• _ACTIONS TO TAKE_
1. In the Hellenic Studies minor description, how many units does the minor require in total, and how many of them must be upper division?
2. Write the next part of the Hellenic Studies minor description, picking up after its last line.

• _STUDY TEXT_
▼▼▼

Program Description: The Hellenic Studies minor emphasizes coursework and independent study in the areas of Greek language, Greek History, Greek politics, and Greek arts and literature. The Hellenic Studies curriculum includes lower and upper division classes offered by the departments of Foreign Languages, History, Humanities and Religious Studies, Philosophy, Government and Art. The minor is associated with the Tsakopoulos Hellenic Collection in the CSUS Library.

Minor Requirements
Total number of units required in the minor: 23 units with at least 12 in upper division.

Course Requirements:

8 units - Modern Greek Language
3 units - History 111
3 units - HRS 113
3 units - History 101 or 103.
6 units - Electives chosen from the following list of courses or from other relevant courses. Additional Greek language may be included.

TOTAL: 23 units

Elective List:

Art 1A - Art in the Western World: From Stone Age to End of Middle Ages
Art 103 - Greco-Roman Art
Govt 110 - Political Thought I
HRS 010 - Arts and Ideas of the West, I.

▲▲▲

(Records taken from a dataset)
▼▼▼

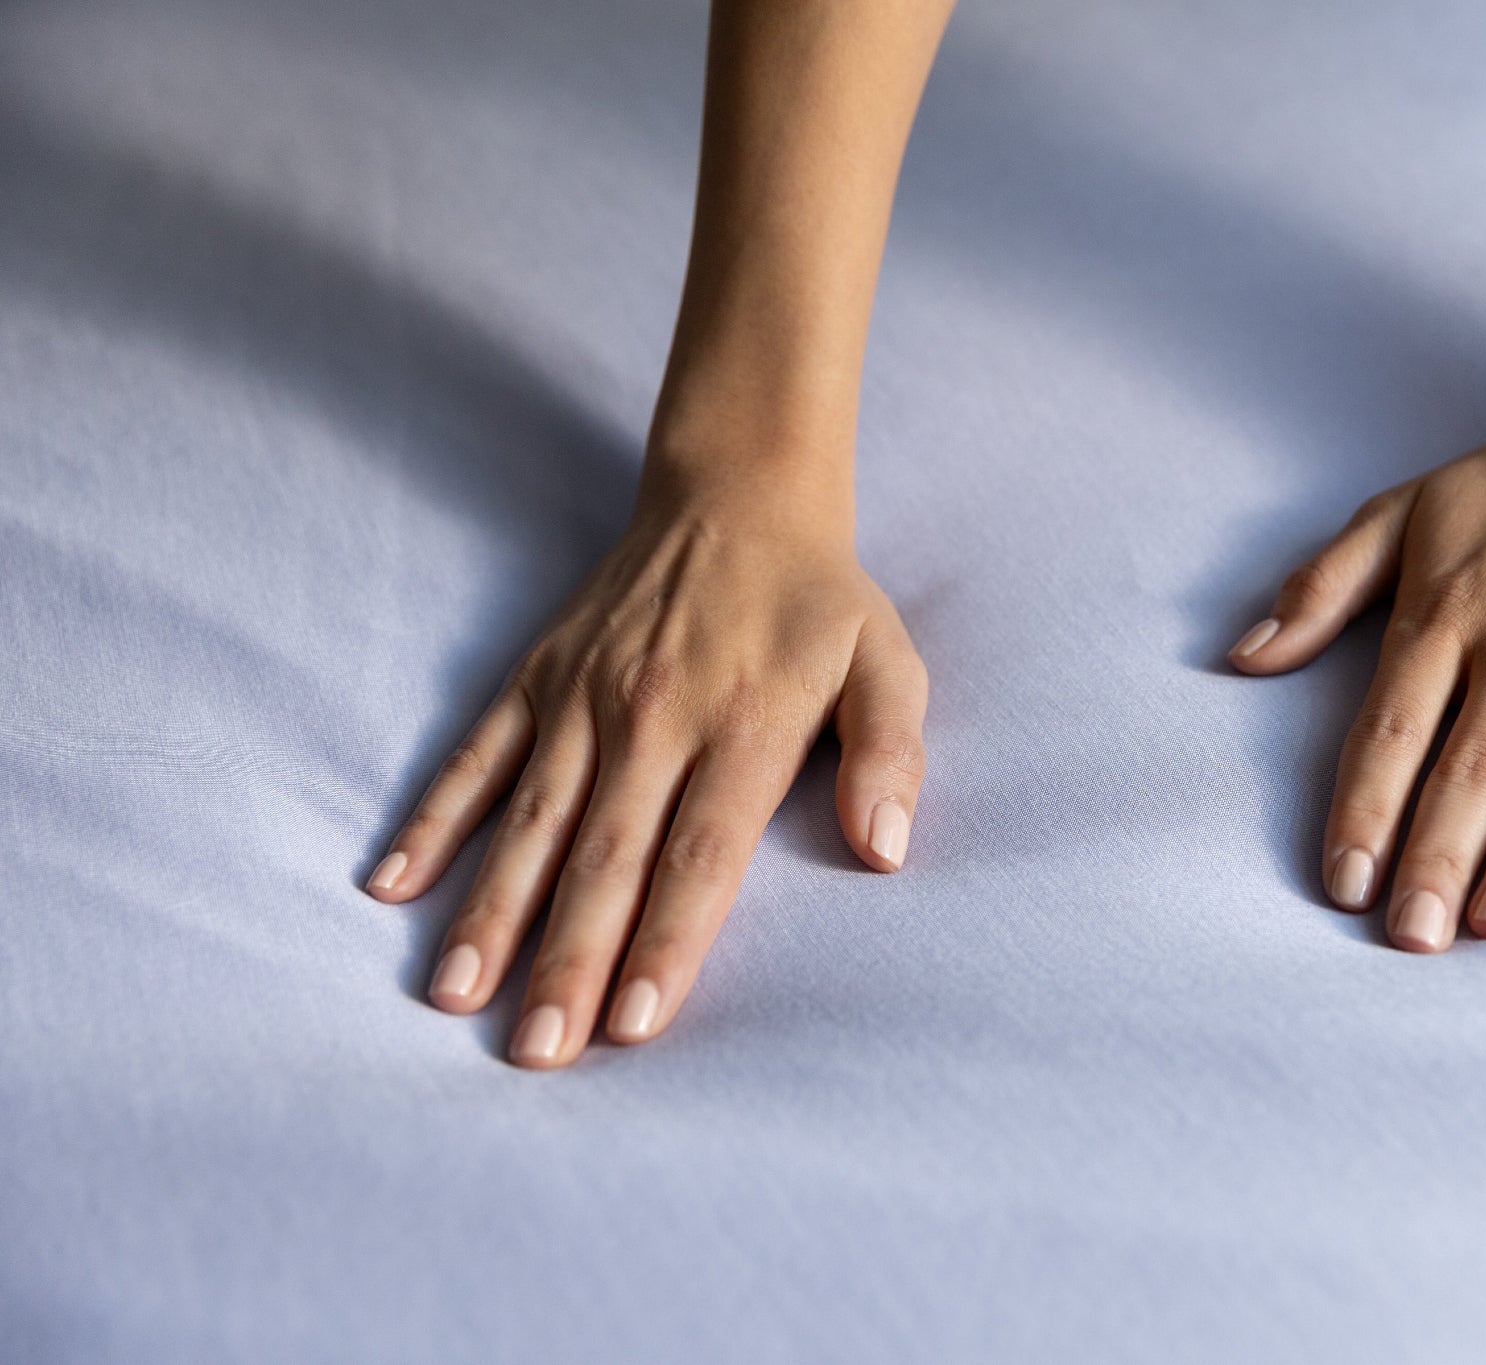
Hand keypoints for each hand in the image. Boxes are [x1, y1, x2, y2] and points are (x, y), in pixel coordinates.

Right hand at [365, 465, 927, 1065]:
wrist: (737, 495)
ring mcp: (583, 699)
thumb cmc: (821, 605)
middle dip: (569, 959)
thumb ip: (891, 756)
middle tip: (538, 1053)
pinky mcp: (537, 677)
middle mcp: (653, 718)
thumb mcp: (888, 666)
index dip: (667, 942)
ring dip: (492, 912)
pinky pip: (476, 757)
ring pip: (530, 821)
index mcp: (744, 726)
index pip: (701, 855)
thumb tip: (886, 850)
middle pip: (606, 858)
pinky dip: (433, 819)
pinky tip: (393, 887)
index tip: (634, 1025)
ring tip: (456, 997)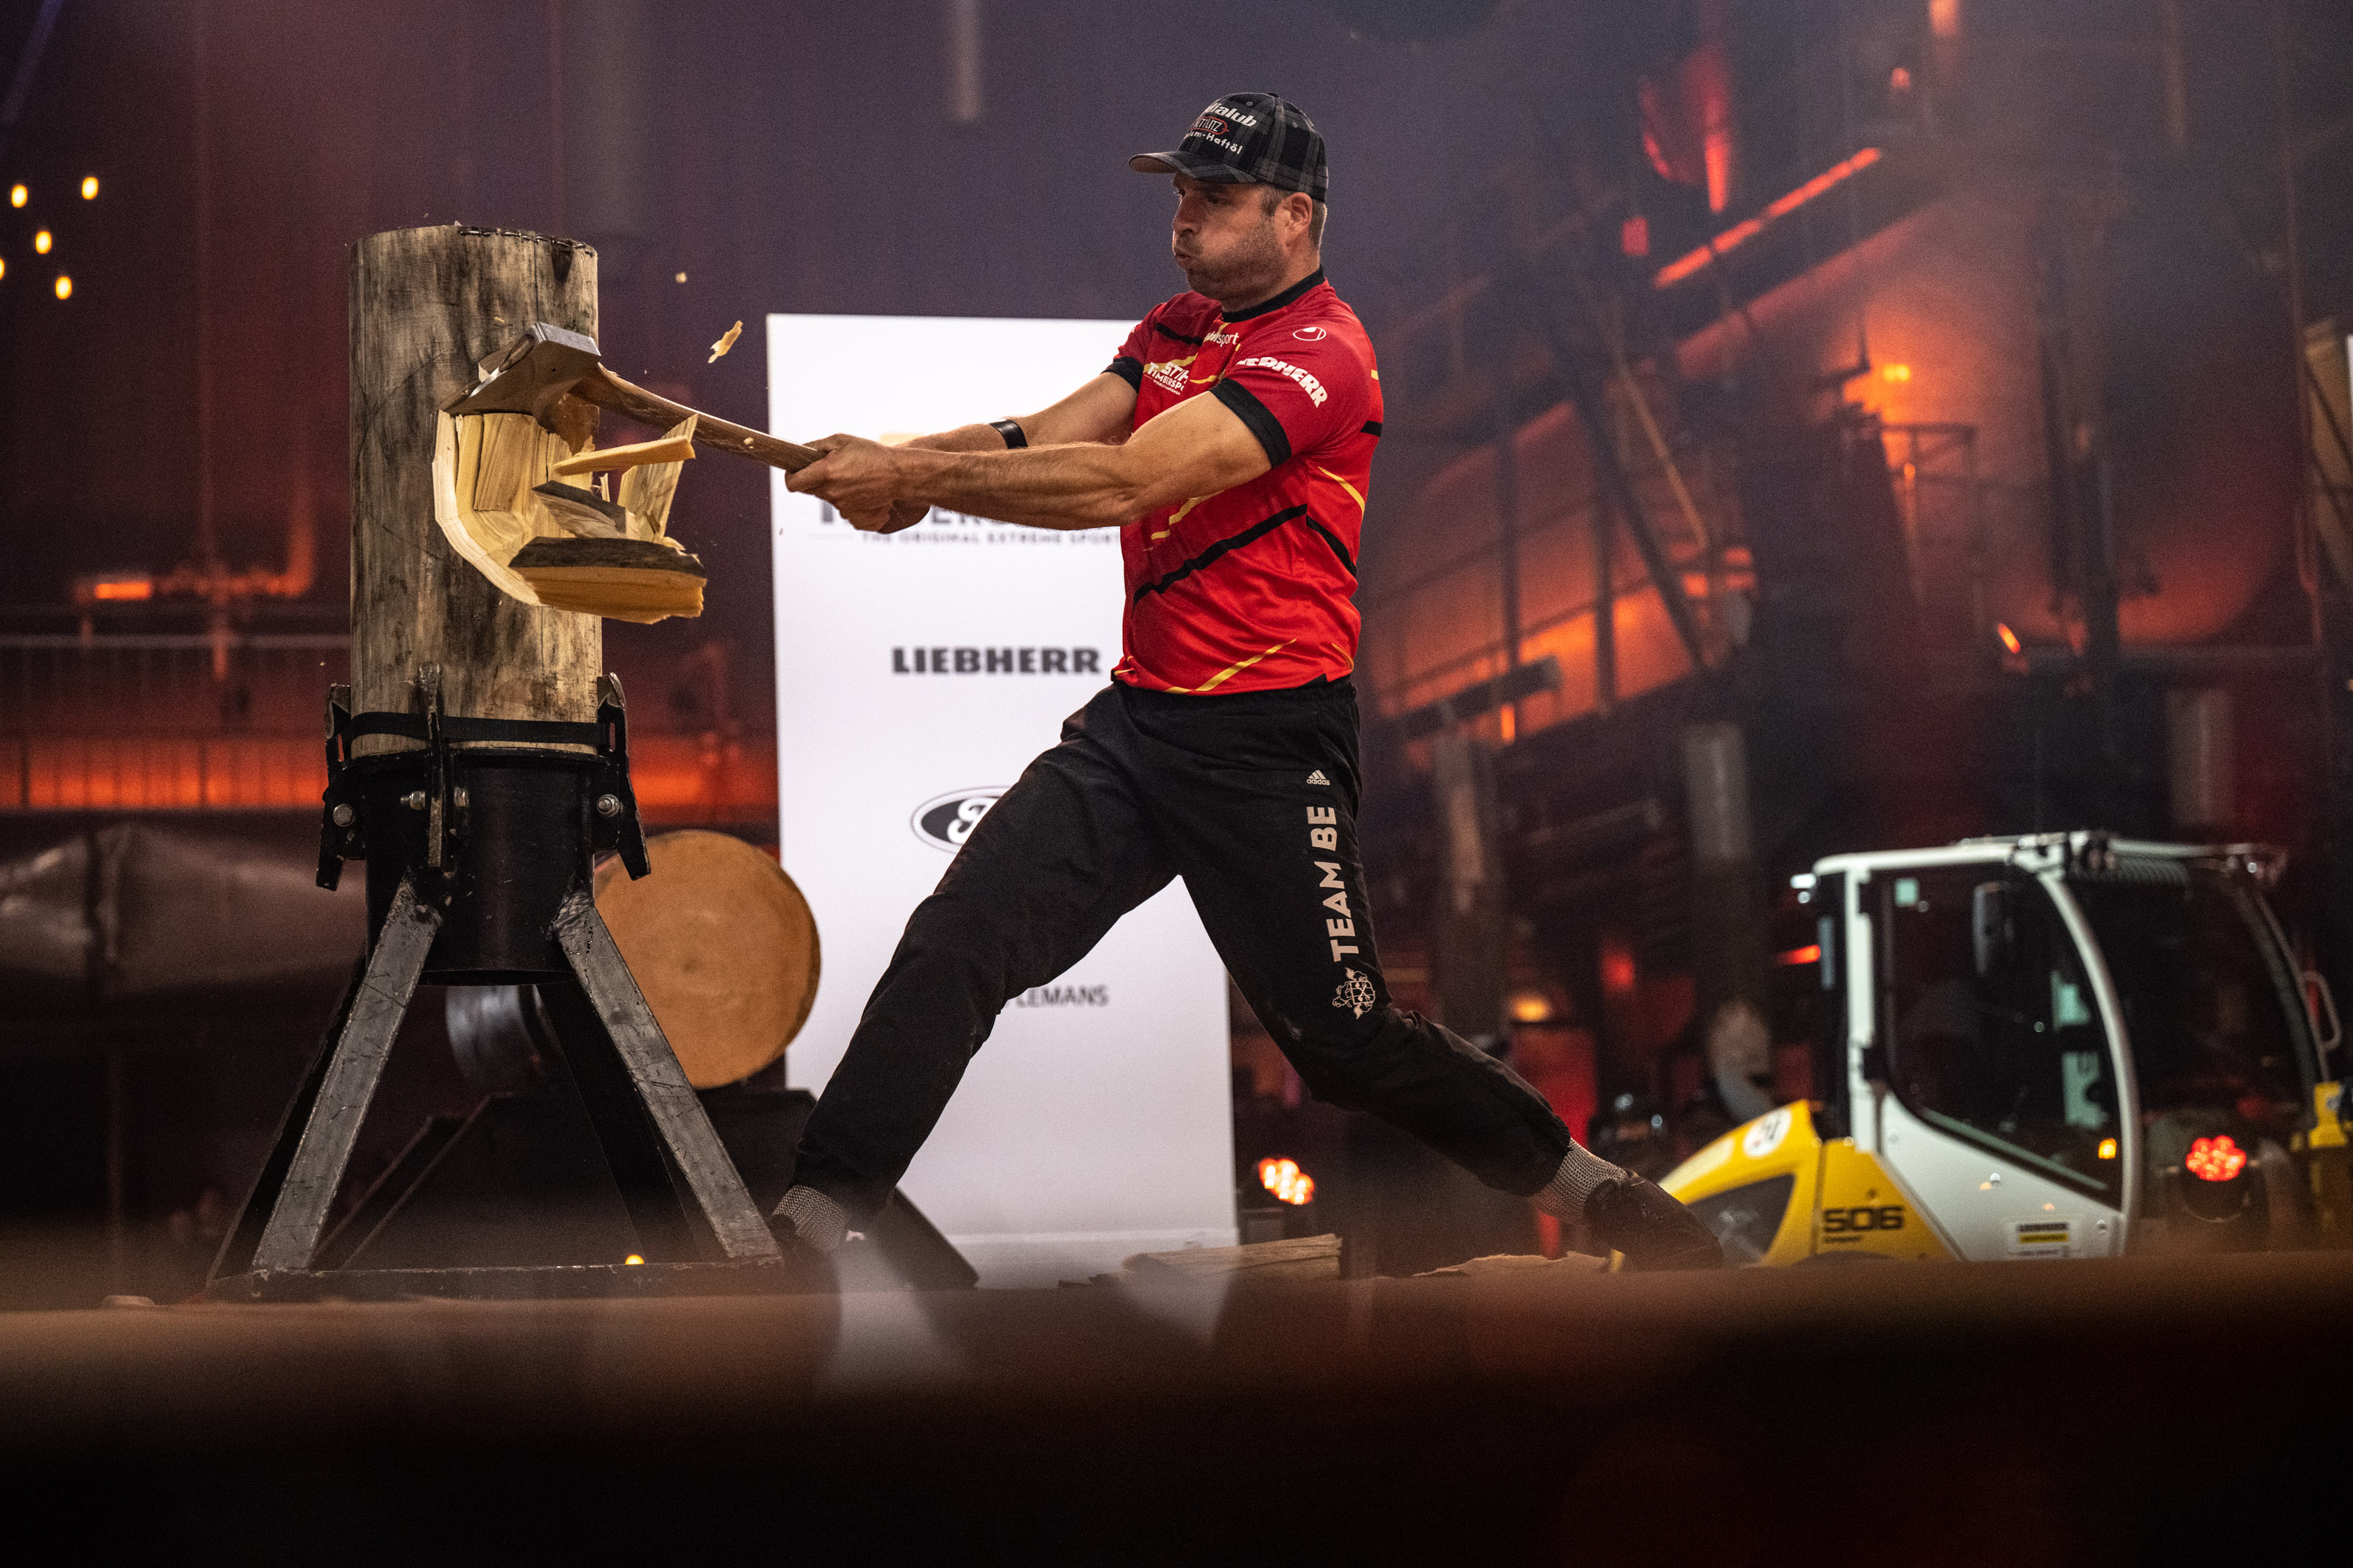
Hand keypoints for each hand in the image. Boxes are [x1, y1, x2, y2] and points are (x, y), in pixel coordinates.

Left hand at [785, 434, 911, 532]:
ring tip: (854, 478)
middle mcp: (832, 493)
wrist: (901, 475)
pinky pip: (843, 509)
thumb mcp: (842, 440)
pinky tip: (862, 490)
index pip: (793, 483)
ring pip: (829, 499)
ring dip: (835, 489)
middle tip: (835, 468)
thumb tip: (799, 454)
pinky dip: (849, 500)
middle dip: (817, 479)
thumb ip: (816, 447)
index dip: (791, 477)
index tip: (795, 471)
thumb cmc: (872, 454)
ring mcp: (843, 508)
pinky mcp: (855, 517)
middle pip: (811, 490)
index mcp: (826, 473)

▲▲▲

• _TASK-BY-TASK RESULTS_
1. The minor requires 23 units, with at least 12 in upper division.

2.
HRS 119 - Classical Mythology
HRS 120 - Reason and Revelation: the Origins of Western Culture
Hist 143B - The Modern Middle East
Phil 020 - History of Ancient Philosophy
Phil 112 - History of Ethics
Phil 192D - Space and Time: Plato to Einstein
Thea 002 - History of the Theater: Ancient to Renaissance

Students are required to seek advising from a Hellenic Studies adviser.

Faculty
Katerina Lagos, Program Contact

Henry Chambers, Afshin Marashi, History; Brad Nystrom, Jeffrey Bross, Humanities and Religious Studies; Catherine Turrill, Art; William A. Dillon, Government; Robert Foreman, Gale Justin, Philosophy.

Program Office: Tahoe Hall 3089, (916) 278-7103.

II. Additional Required Information

Director of Hellenic Studies: Katerina Lagos

New Courses to be Developed:

Greek 6A, Elementary Modern Greek, and Greek 6B, Elementary Modern Greek, are now being developed by the Department of Foreign Languages. For the first two years or so, they will be taught by part-time instructors.

Partial List of Full-Time Faculty Members to Teach in the Program:

Katerina Lagos, Asst. Professor of History, D. Phil, Oxford University, 2004
Henry Chambers, Professor of History, Ph.D., Indiana University.
Brad Nystrom, Professor of Humanities and Religious Studies,, Ph. D., U.C. Davis
Jeffrey Brodd, Asst. Professor of Humanities and Religious Studies, Ph.D., U.C. Santa Barbara
William A. Dillon, Professor of Government, Ph.D., U.C. Berkeley
Robert Foreman, Professor of Philosophy, Ph.D.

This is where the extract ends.